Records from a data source
━━━━━━━━
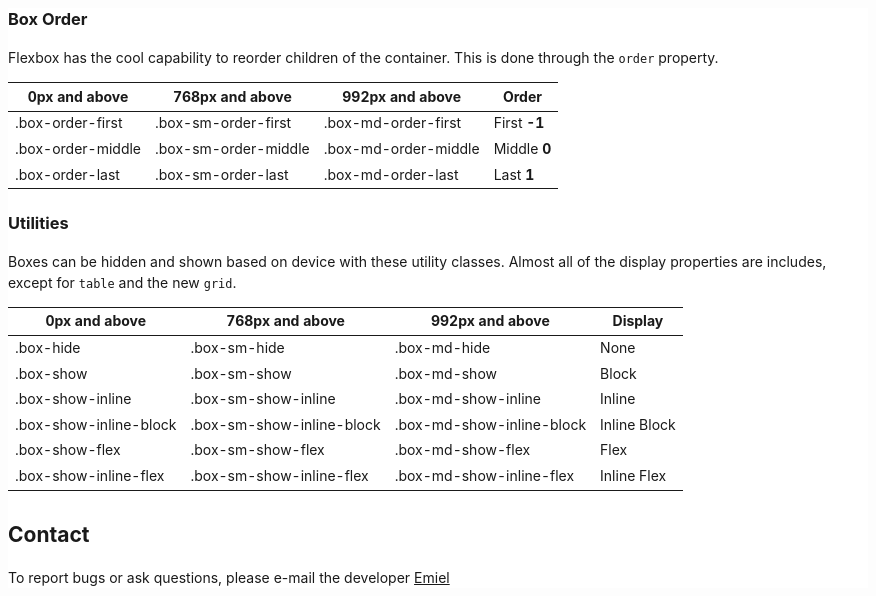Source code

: ### Box Order
Flexbox has the cool capability to reorder children of the container. This is done through the `order` property.

| 0px and above          | 768px and above           | 992px and above           | Order        |
| ---------------------- | ------------------------- | ------------------------- | ------------ |
| .box-order-first       | .box-sm-order-first       | .box-md-order-first       | First **-1** |
| .box-order-middle      | .box-sm-order-middle      | .box-md-order-middle      | Middle **0** |
| .box-order-last        | .box-sm-order-last        | .box-md-order-last        | Last **1**   |

### Utilities
Boxes can be hidden and shown based on device with these utility classes. Almost all of the display properties are includes, except for `table` and the new `grid`.

| 0px and above          | 768px and above           | 992px and above           | Display      |
| ---------------------- | ------------------------- | ------------------------- | ------------ |
| .box-hide              | .box-sm-hide              | .box-md-hide              | None         |
| .box-show              | .box-sm-show              | .box-md-show              | Block        |
| .box-show-inline       | .box-sm-show-inline       | .box-md-show-inline       | Inline       |
| .box-show-inline-block | .box-sm-show-inline-block | .box-md-show-inline-block | Inline Block |
| .box-show-flex         | .box-sm-show-flex         | .box-md-show-flex         | Flex         |
| .box-show-inline-flex  | .box-sm-show-inline-flex  | .box-md-show-inline-flex  | Inline Flex  |

## Contact
To report bugs or ask questions, please e-mail the developer [Emiel](mailto:emiel@controldigital.nl)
━━━━━━━━
= The task =
What you return should be exactly the lines above, starting at the one with "Flexbox has the" and ending at the one with "Boxes can be", and nothing else.

= Answer box =
Flexbox has the cool capability to reorder children of the container. This is done through the `order` property.

| 0px and above          | 768px and above           | 992px and above           | Order        |
| ---------------------- | ------------------------- | ------------------------- | ------------ |
| .box-order-first       | .box-sm-order-first       | .box-md-order-first       | First **-1** |
| .box-order-middle      | .box-sm-order-middle      | .box-md-order-middle      | Middle **0** |
| .box-order-last        | .box-sm-order-last        | .box-md-order-last        | Last **1**   |

### Utilities
Boxes can be hidden and shown based on device with these utility classes. Almost all of the display properties are includes, except for `table` and the new `grid`.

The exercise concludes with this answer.